Interpreting clusters with dark areas off of the diagonal - jonathanbrecher/sharedclustering GitHub Wiki

Dark areas off of the diagonal represent a special type of overlap. This overlap could be very important and should not be overlooked.

Overlap off of the diagonal

In this example, There are is a series of clusters on the diagonal as expected, marked in blue. Additionally, there are two dark areas off of the diagonal, marked in green.

Overlap off of the diagonal, labeled

If you follow the dark areas off of the diagonal horizontally and vertically, you can see that they are aligned with two of the normal clusters on the diagonal. You can see that the two green areas here align with clusters 3 and 6.

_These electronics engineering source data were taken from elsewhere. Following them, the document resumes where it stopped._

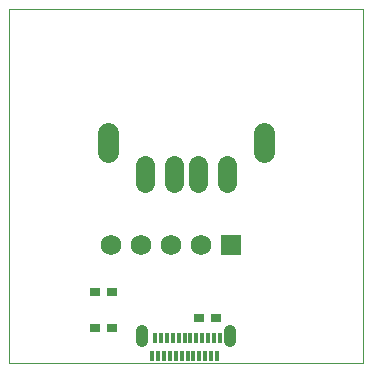
<source format=gts>
G75*
%MOIN*%
%OFA0B0*%
%FSLAX25Y25*%
%IPPOS*%
%LPD*%
%AMOC8*
5,1,8,0,0,1.08239X$1,22.5*
%
%ADD10C,0.00000*%
%ADD11R,0.01575X0.03543*%
%ADD12C,0.03943*%
%ADD13C,0.06306*%
%ADD14C,0.06857*%
%ADD15R,0.06900X0.06900*%
%ADD16C,0.06900*%
%ADD17R,0.03550X0.03156*%
D10*
X0032280Y0051256D02*
X0032280Y0169366D01*
X0150390Y0169366D01*
X0150390Y0051256D01*
X0032280Y0051256D01*
D11*
X0080016Y0053618D03*
X0081985Y0053618D03*
X0083953Y0053618D03*
X0085922Y0053618D03*
X0087890Y0053618D03*
X0089859Y0053618D03*
X0091827Y0053618D03*
X0093796Y0053618D03*
X0095764Y0053618D03*
X0097733Y0053618D03*
X0099701Y0053618D03*
X0101670Y0053618D03*
X0102654Y0059524D03*
X0100686Y0059524D03*
X0098717Y0059524D03*
X0096749Y0059524D03*
X0094780Y0059524D03*
X0092812Y0059524D03*
X0090843Y0059524D03*
X0088875Y0059524D03*
X0086906Y0059524D03*
X0084938Y0059524D03*
X0082969Y0059524D03*
X0081001Y0059524D03*
D12*
X0076768Y0058539D02*
X0076768Y0062083D01*
X0105902Y0062083D02*
X0105902Y0058539D01*
D13*
X0105115Y0111295D02*
X0105115Y0117201D01*
X0095272Y0117201D02*
X0095272Y0111295D01*
X0087398Y0111295D02*
X0087398Y0117201D01*
X0077556Y0117201D02*
X0077556Y0111295D01*
D14*
X0065469Y0121650D02*
X0065469Y0128106D01*
X0117201Y0128106D02*
X0117201Y0121650D01*
D15*
X0106296Y0090626D03*
D16*
X0096296Y0090626D03*
X0086296Y0090626D03*
X0076296Y0090626D03*
X0066296Y0090626D03*
D17*
X0066532Y0074878D03*
X0061020Y0074878D03*
X0061020Y0063067D03*
X0066532Y0063067D03*
X0095666Y0066217D03*
X0101178Y0066217D03*
M02*

</source>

Overlap off of the diagonal, aligned

Analysis

There is overlap between clusters 2 and 3, and also between clusters 3 and 4. In this portion of the cluster diagram, the closest match is in cluster 3, sharing 206 cM with the test taker. All of that information can be combined:

Cluster 3

  • Closest match: 206 cM
  • Overlaps with clusters 2, 4, 6

Cluster 2

  • Closest match: 148 cM
  • Overlaps with cluster 3
  • Does not overlap with clusters 4, 6

Cluster 4

  • Closest match: 147 cM
  • Overlaps with cluster 3
  • Does not overlap with clusters 2, 6

Cluster 6

  • Closest match: 138 cM
  • Overlaps with cluster 3
  • Does not overlap with clusters 2, 4

The key feature is that there is one cluster that overlaps three others, while those three do not overlap with each other.

One possible hypothesis is that the 206 cM match is a second cousin to the test taker, suggesting that cluster 3 contains other matches related to the test taker through one pair of great-grandparents.

Because clusters 2, 4, and 6 all overlap with cluster 3, it is very likely that they contain matches related to the test taker through the same pair of great-grandparents... somehow. But since those clusters do not overlap with each other, they probably are related to the test taker in different ways. those clusters could be related to the test taker through three of the four great-great-grandparents who were parents to those grandparents.

Or, maybe not. There are many other possibilities. The clusters give hints about how the matches might be related to the test taker. The next step is research, to see if the hints lead anywhere that can be proved through other sources.

Theory: Why dark areas off of the diagonal?

All of that leads to a reasonable question: Why were there dark areas off of the diagonal in the first place, when almost everything else happens on the diagonal?

The important detail comes down to the same thing: Cluster 3 overlaps three other clusters. In a normal two-dimensional cluster diagram, each cluster on the diagram has only two direct neighbors, the clusters immediately before and after it. Biology doesn't work that neatly. When one cluster overlaps three (or more!) clusters, the extra clusters can't be a direct neighbor, and they still have to go somewhere.

Dark areas off of the diagonal are a special type of overlap when one cluster overlaps three or more other clusters. The dark areas point to the other overlapping clusters that couldn't be direct neighbors because there wasn't room for them to be.